The challenge of prayer, though, is how easy it is to cheat. I’m thinking about God. Doesn’t that count? Maybe, but not necessarily. I’m singing along to Q102.7. Doesn’t that count? Maybe, but not necessarily.
I’m trying. Doesn’t that count? Actually, yes, that does count every time.
Jesus taught us to pray, “Our Father in heaven…” (Matthew 6:9-13; Luke 11:1-5). This Lord’s Prayer is not the only prayer we’re ever to pray. Jesus himself uses other words in prayer, so clearly he can’t intend these to be the only words we speak. Instead, we understand that his prayer serves also as a sort of outline for authentic prayer as God intends it.
The Lord’s Prayer teaches us that authentic prayer is God-centered. It’s addressed, after all, to God. Not luck. Not fate. Not the universe. Prayer begins with God.
More than that, authentic prayer is honest and personal. Authentic prayer gets real about who we are. We’re sinners who will face temptation.
We don’t need to be polite, and the words don’t have to be well-chosen. we spill out our lives before God, trusting that God will pick up the pieces, or give us the sense to look down at what we’ve spilled and see the patterns of new life among the pieces. Nothing is off limits in prayer, because nothing is off limits to God.
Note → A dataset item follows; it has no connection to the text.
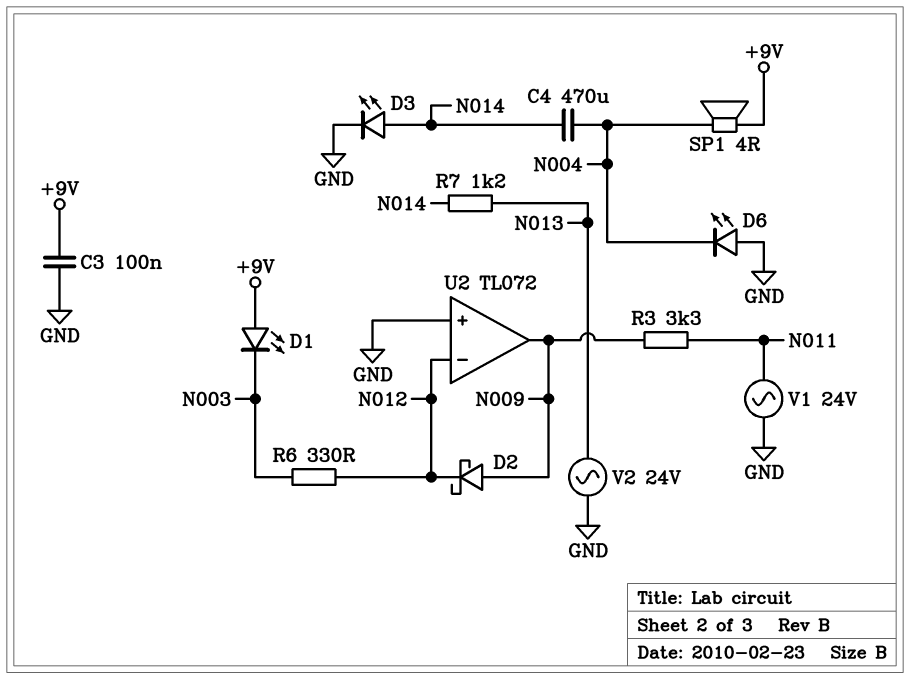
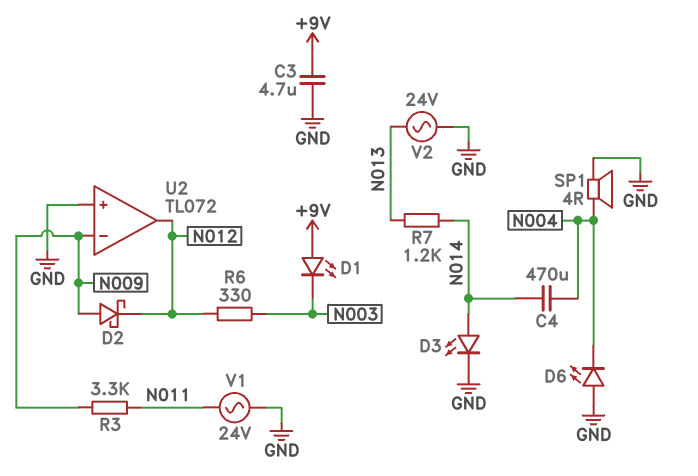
C3: 100nF (+9V, GND) -> 4.7uF (+9V, GND)
SP1: speaker 4R (+9V, N004) -> speaker 4R (GND, N004)
U2 pin in-: N012 -> N009
U2 pin out: N009 -> N012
When my daughter was a little girl, we read her the story of Babar. Remember the little elephant who loses his mother to the evil hunter? For weeks, every night, when we’d ask our daughter what she wanted to pray about, she’d ask that we pray for Babar. We obliged.
A teenager once told me after worship that he thought it was silly of us to pray for peace. “It’s not going to happen, so why waste the breath?”
We “waste breath” on imaginary elephants and world peace, daily bread and brain tumors, because real prayer is always hopeful. Hope defies logic and reason; it ignores the probable and concentrates on the possible, because we know that, with God, all things are possible.
God-centered, honest, and hopeful. When our prayers fit this description, we can trust that God is drawing close.